**Problem description**
Would you copy exactly the lines in the data below from the one that has "Zaregistrujte se a" through the one that has "НОВОСТИ ПО ТЕМЕ", dropping any pictures?

■ ■ ■ ■ ■

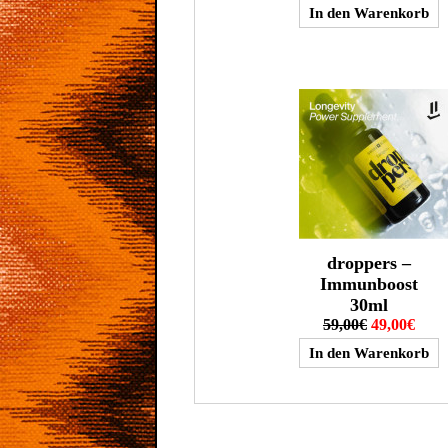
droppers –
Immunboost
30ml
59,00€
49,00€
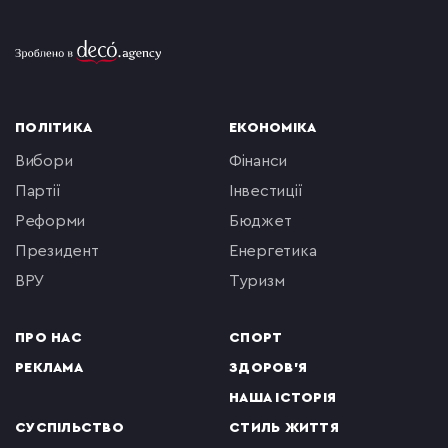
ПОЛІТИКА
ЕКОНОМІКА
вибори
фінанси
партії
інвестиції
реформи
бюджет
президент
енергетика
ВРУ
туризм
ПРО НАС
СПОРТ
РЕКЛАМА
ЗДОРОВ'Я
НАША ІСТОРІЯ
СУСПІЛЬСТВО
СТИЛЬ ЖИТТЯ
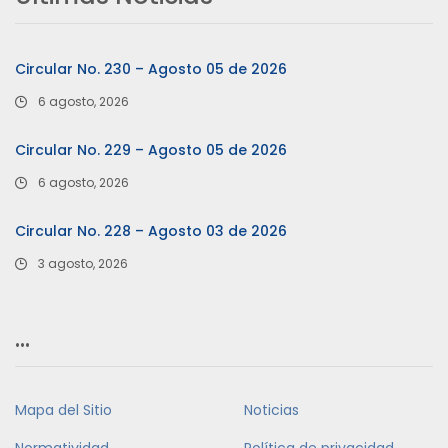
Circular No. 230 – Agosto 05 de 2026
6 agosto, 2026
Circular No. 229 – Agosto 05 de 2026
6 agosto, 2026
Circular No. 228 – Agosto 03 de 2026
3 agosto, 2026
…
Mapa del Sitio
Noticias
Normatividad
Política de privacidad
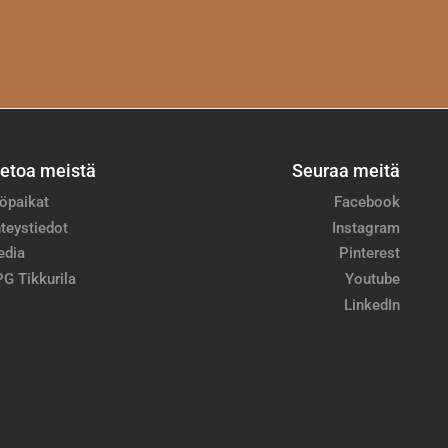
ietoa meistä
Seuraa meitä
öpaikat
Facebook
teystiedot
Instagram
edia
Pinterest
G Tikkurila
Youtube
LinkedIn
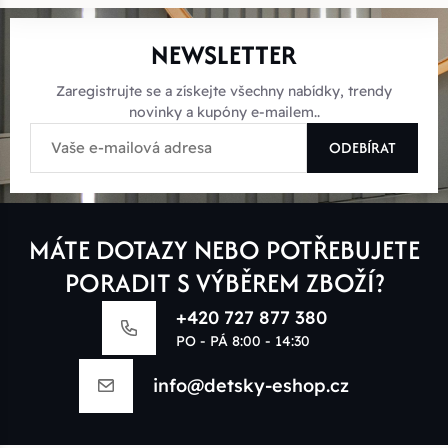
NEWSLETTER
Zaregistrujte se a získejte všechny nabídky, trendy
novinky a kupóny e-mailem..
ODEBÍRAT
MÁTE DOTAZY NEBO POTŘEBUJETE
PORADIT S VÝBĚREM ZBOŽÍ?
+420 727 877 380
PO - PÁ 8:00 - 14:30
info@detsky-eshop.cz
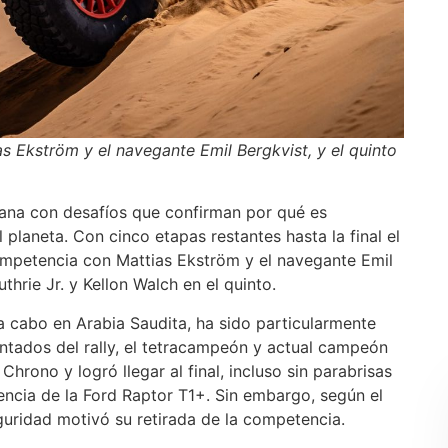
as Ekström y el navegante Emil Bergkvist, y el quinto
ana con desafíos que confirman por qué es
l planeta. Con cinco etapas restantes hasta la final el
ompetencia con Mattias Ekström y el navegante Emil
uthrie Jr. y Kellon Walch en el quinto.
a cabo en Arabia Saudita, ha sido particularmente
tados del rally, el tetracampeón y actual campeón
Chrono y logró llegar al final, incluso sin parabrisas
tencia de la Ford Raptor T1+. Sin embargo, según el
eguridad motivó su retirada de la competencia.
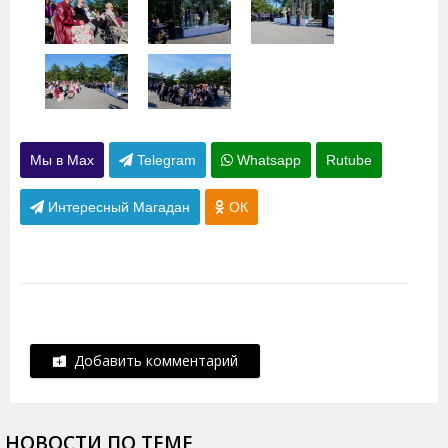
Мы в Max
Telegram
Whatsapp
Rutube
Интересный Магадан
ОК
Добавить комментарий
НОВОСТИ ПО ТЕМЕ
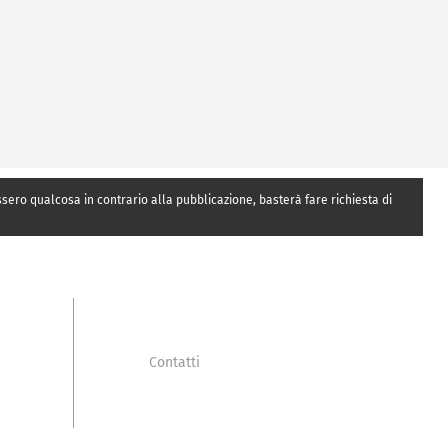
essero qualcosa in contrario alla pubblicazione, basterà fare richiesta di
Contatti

■ ■ ■ ■ ■

**Expected output**
Zaregistrujte se a získejte všechny nabídky, trendy
novinky a kupóny e-mailem..
ODEBÍRAT
MÁTE DOTAZY NEBO POTŘEBUJETE
PORADIT S VÝBĚREM ZBOŽÍ?
+420 727 877 380
PO - PÁ 8:00 - 14:30
info@detsky-eshop.cz
as Ekström y el navegante Emil Bergkvist, y el quinto
ana con desafíos que confirman por qué es
l planeta. Con cinco etapas restantes hasta la final el
ompetencia con Mattias Ekström y el navegante Emil
uthrie Jr. y Kellon Walch en el quinto.
a cabo en Arabia Saudita, ha sido particularmente
tados del rally, el tetracampeón y actual campeón
Chrono y logró llegar al final, incluso sin parabrisas
tencia de la Ford Raptor T1+. Sin embargo, según el
eguridad motivó su retirada de la competencia.
Мы в Max
Telegram
Whatsapp
Rutube
Интересный Магадан
ОК
Добавить комментарий
НОВОСТИ ПО ТЕМЕ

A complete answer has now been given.